As Pride is coming to a close this year, it’s crucial to support the LGBTQIA+ community all year long. This includes supporting organizations like the Trevor Project or watching media that’s been created by someone from the community. I recently watched the movie, The Normal Heart and it’s heartwrenching. With the Covid-19 pandemic, the Normal Heart revisits a time where the US didn’t do enough to manage another pandemic.
The Normal Heart is based on a play written by Larry Kramer. The play follows activist, Ned Weeks (played by Mark Ruffalo in the movie) who notices this mysterious disease mostly impacting gay men. As he starts to discuss this disease at length, he’s surprised how he cannot get anyone to listen to him. This is during a prejudiced time where many felt this was “god’s punishment” Ned falls in love with his lover, Felix Turner (played by Matt Bomer) although tragedy struck when Felix is diagnosed with HIV. The play and the subsequent movie version highlight how the US failed its people by refusing to provide research sooner.
This movie is difficult to watch. It’s graphic in the way it needs to be to show how HIV has taken young, healthy men and turned them into frail human beings. There’s one man as he lays dying calling out for his dog. I was crying throughout the entire movie because it hurts to know this is real. It’s amazing how far we have come into treating HIV and how many can live completely normal lives. At the core of this story is the discrimination gay men faced in getting basic care.
For those who feel the US isn’t handling Covid-19 correctly, it seems we can only look to our past for our failures. It wasn’t until 1986 where Ronald Reagan mentioned AIDS while addressing the United States.

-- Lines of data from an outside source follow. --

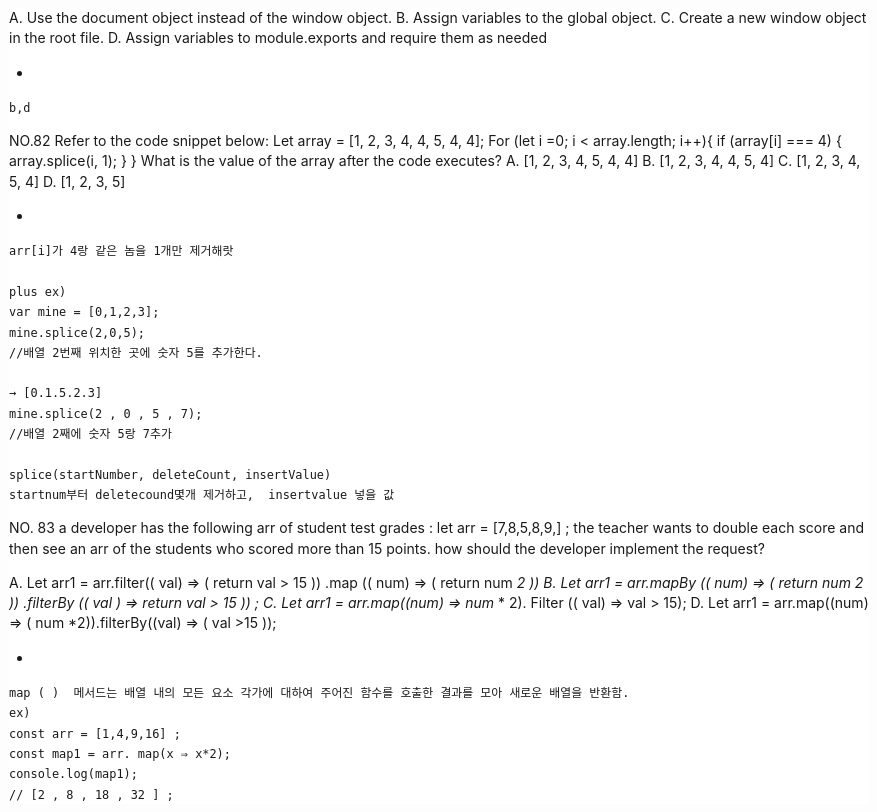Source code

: A. Use the document object instead of the window object.
B. Assign variables to the global object.
C. Create a new window object in the root file.
D. Assign variables to module.exports and require them as needed

- 
    
    b,d
    

NO.82 Refer to the code snippet below:
Let array = [1, 2, 3, 4, 4, 5, 4, 4];
For (let i =0; i < array.length; i++){
if (array[i] === 4) {
array.splice(i, 1);
}
}
What is the value of the array after the code executes?
A. [1, 2, 3, 4, 5, 4, 4]
B. [1, 2, 3, 4, 4, 5, 4]
C. [1, 2, 3, 4, 5, 4]
D. [1, 2, 3, 5]

- 
    
    arr[i]가 4랑 같은 놈을 1개만 제거해랏
    
    plus ex) 
    var mine = [0,1,2,3];
    mine.splice(2,0,5);
    //배열 2번째 위치한 곳에 숫자 5를 추가한다.
    
    → [0.1.5.2.3]
    mine.splice(2 , 0 , 5 , 7);
    //배열 2째에 숫자 5랑 7추가
    
    splice(startNumber, deleteCount, insertValue)
    startnum부터 deletecound몇개 제거하고,  insertvalue 넣을 값
    

NO. 83 a developer has the following arr of student test grades :
let arr = [7,8,5,8,9,] ;
the teacher wants to double each score and then see an arr of the students who scored more than 15 points.
how should the developer implement the request?

A. Let arr1 = arr.filter(( val) => ( return val > 15 )) .map (( num) => ( return num *2 ))
B. Let arr1 = arr.mapBy (( num) => ( return num 2 )) .filterBy (( val ) => return val > 15 )) ;
C. Let arr1 = arr.map((num) => num* * 2). Filter (( val) => val > 15);
D. Let arr1 = arr.map((num) => ( num *2)).filterBy((val) => ( val >15 ));

- 
    
    map ( )  메서드는 배열 내의 모든 요소 각가에 대하여 주어진 함수를 호출한 결과를 모아 새로운 배열을 반환함.
    ex) 
    const arr = [1,4,9,16] ; 
    const map1 = arr. map(x ⇒ x*2);
    console.log(map1);
    // [2 , 8 , 18 , 32 ] ;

This is stated toward the epilogue of the Normal Heart. This is when discrimination becomes deadly.
The Normal Heart was a well-made movie honoring the brave people who passed away from this awful disease. It’s a movie that shows how media can influence public opinion and how our media can highlight issues before even our government can address them. I would recommend being in a good mental place before watching this because of the difficult nature of the movie. This movie is one of the reasons why Pride still needs to exist, so we never forget how our country failed its community.